About 10 billion years ago, galaxies were more chaotic, with more supernovae, 10 times more star formation, and more mergers between galaxies. Astronomers estimate that nearly all massive galaxies have undergone at least one major merger since the universe was 6 billion years old. However, the driving force behind this activity, and the cause of its sharp decline, remain mysteries that astronomers will use the spectroscopic instruments on Webb to begin solving. Follow-up observations using spectroscopy will help researchers understand how elements heavier than hydrogen were formed and built up as galaxy formation proceeded through the ages. These studies will also reveal details about merging galaxies and shed light on the process of galaxy formation itself, including how early stars came together to form the very first galaxies in the universe.

Astronomers also want to learn more about the role of supermassive black holes, which are thought to lie at the heart of most massive galaxies. Did huge early stars collapse and form the first black holes, with galaxies gathering around them? Or did stars pull together first through gravitational attraction, and central black holes form later?

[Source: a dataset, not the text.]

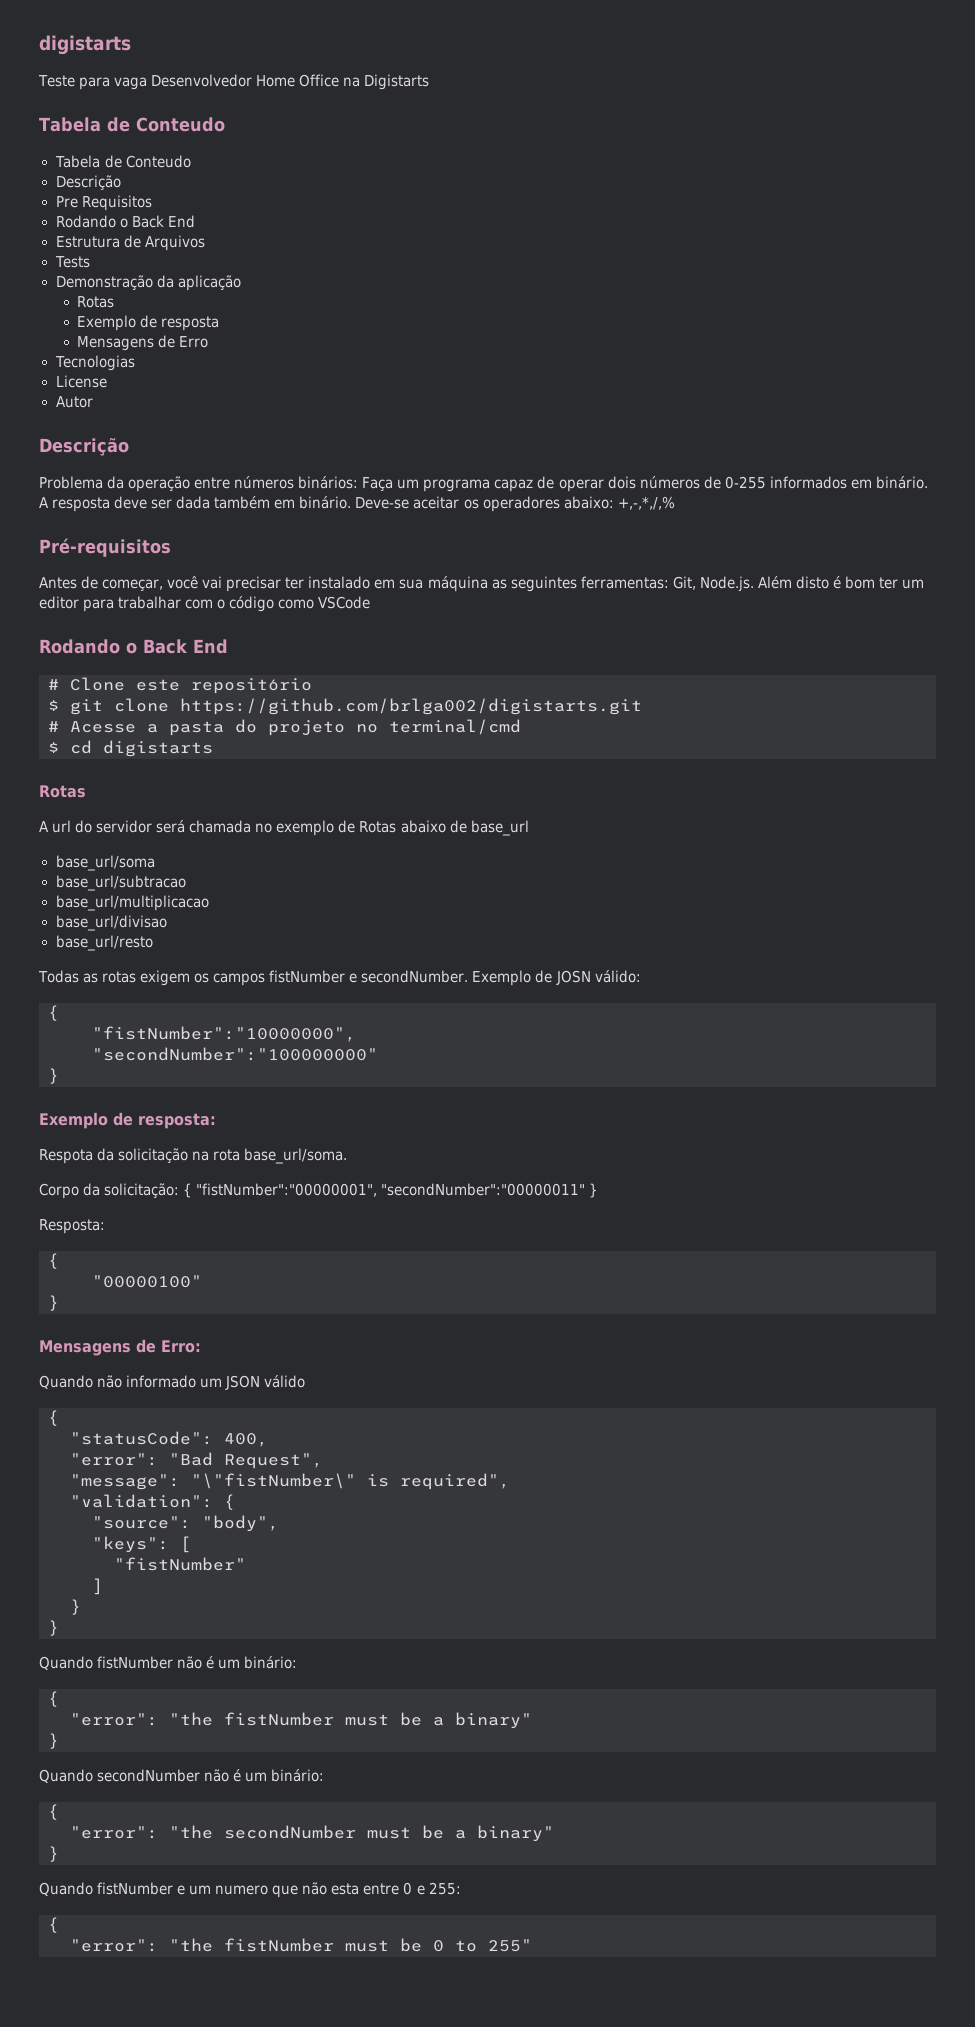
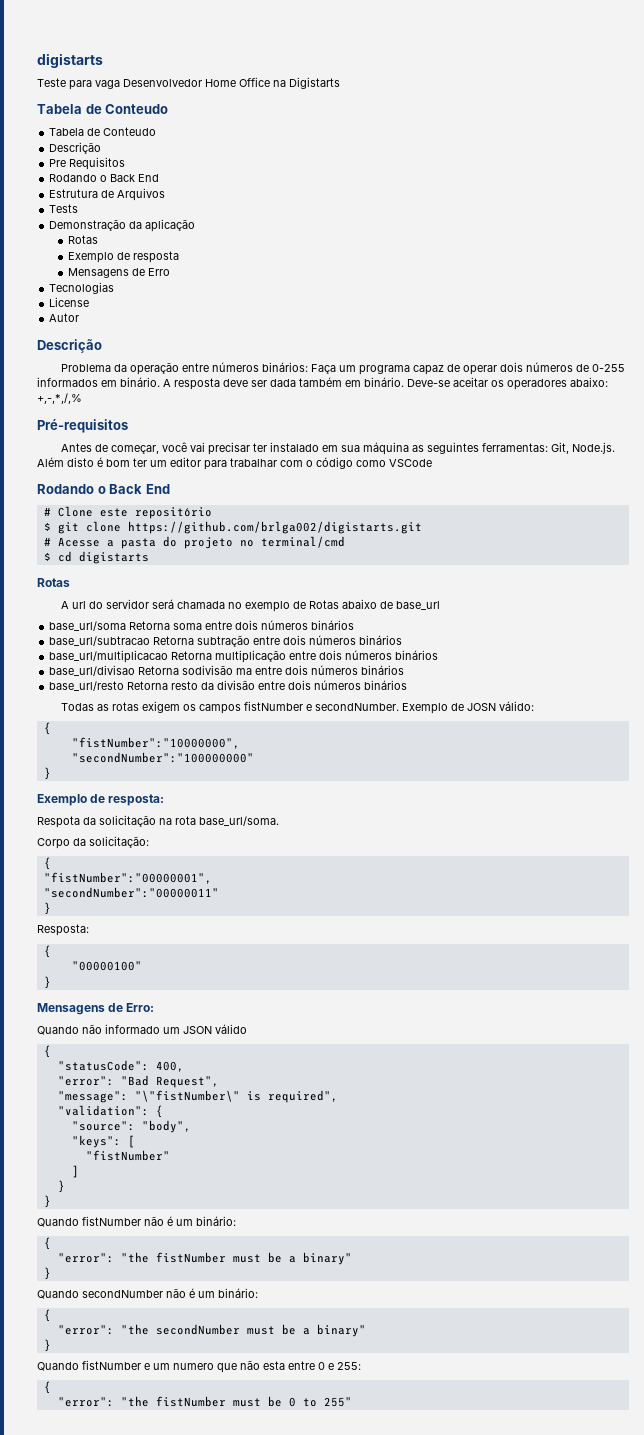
[55,875,186,891] [55,895,209,911] [55,915,167,931] [55,935,153,951] // base_url/subtracao // base_url/multiplicacao // base_url/divisao // base_url/resto -> [129,620,355,630] [49,635,403,647] [49,650,439,663] [49,665,405,676] [49,680,408,691] Retorna soma entre dois números binários // base_url/subtracao Retorna subtração entre dois números binários // base_url/multiplicacao Retorna multiplicação entre dois números binários // base_url/divisao Retorna sodivisão ma entre dois números binários // base_url/resto Retorna resto da divisão entre dois números binários
[183,1183,193,1198] { -> [43,857,51,870] // { //
(378, 1190) none -> (212, 878) //
(586, 1189) none -> (219, 892) //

Whiteboard animation video still from Minute Physics

WHERE DO GALAXIES COME FROM?

The Hidden Universe

In addition to viewing some of the oldest light in the universe, infrared-detecting instruments like those on Webb are also essential for determining the rotation rate, and from that the mass, of galaxies. As light sources rotate away from the Earth, the light is redshifted to longer wavelengths. From these measurements astronomers determine the total mass of the galaxy needed for gravity to keep it from spinning apart… if this doesn’t match the observed matter in the galaxy, the remainder is known as dark matter, which cannot be detected, but astronomers know it must be present to hold the galaxy together.  Dark matter then likely plays a key role in determining a galaxy’s shape and structure, and if so must be an important factor in how galaxies have changed over time.

Astronomers calculate that the total mass of dark matter in the universe is roughly five times that of detectable matter (i.e., atoms). As such, the nature of dark matter represents a huge area of knowledge in which humanity is still “in the dark.” Astronomers believe that looking back through time, in wavelengths of light beyond what our own eyes can observe, will help us begin to answer some of these puzzling questions.